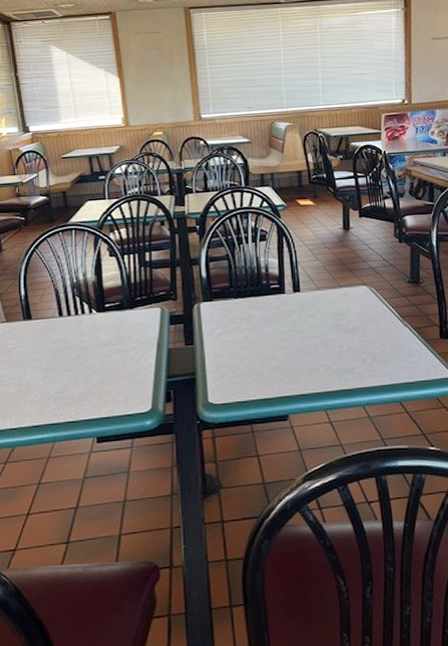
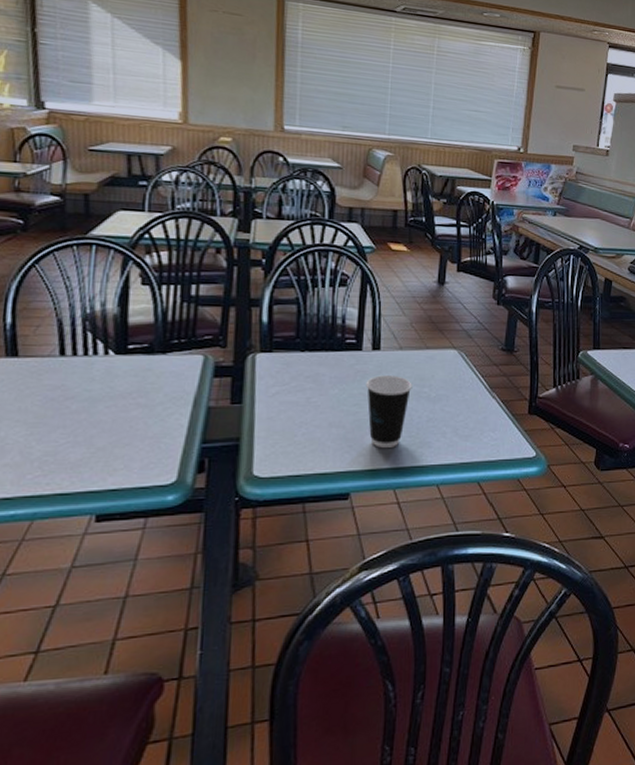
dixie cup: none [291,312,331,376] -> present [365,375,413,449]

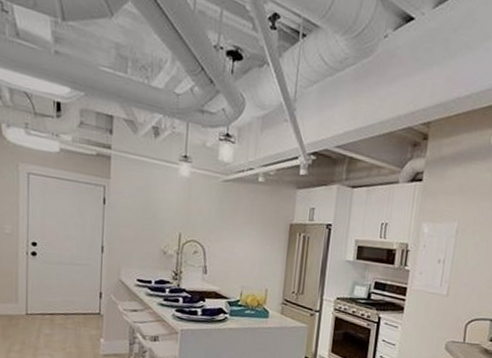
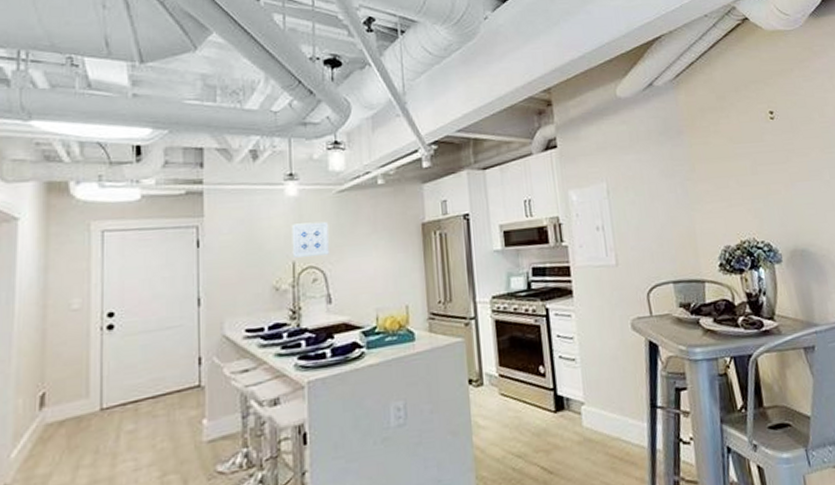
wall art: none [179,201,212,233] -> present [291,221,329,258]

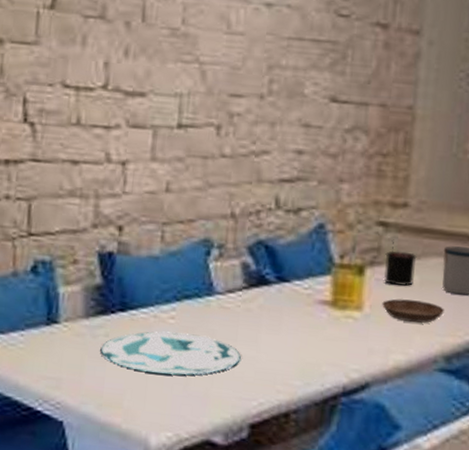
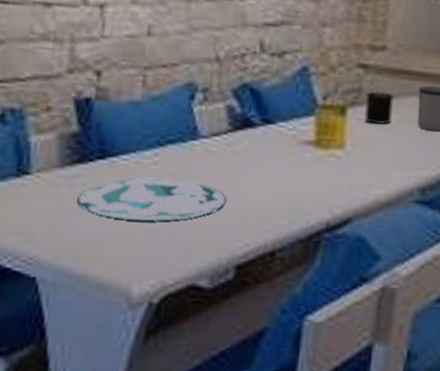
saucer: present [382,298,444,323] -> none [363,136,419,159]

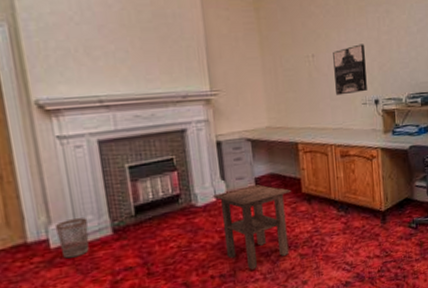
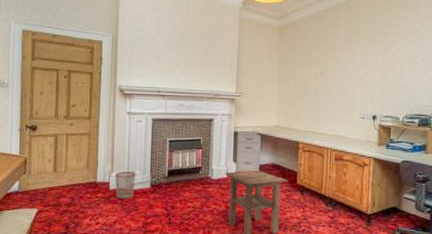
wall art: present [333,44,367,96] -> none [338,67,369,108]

→ **Exercise aim**:
Start with the line that holds "wall art: none" and retype each line through the last one in the data, exactly and without pictures.

→ **Answer for this exercise**:
wall art: none [179,201,212,233] -> present [291,221,329,258]

saucer: present [382,298,444,323] -> none [363,136,419,159]

wall art: present [333,44,367,96] -> none [338,67,369,108]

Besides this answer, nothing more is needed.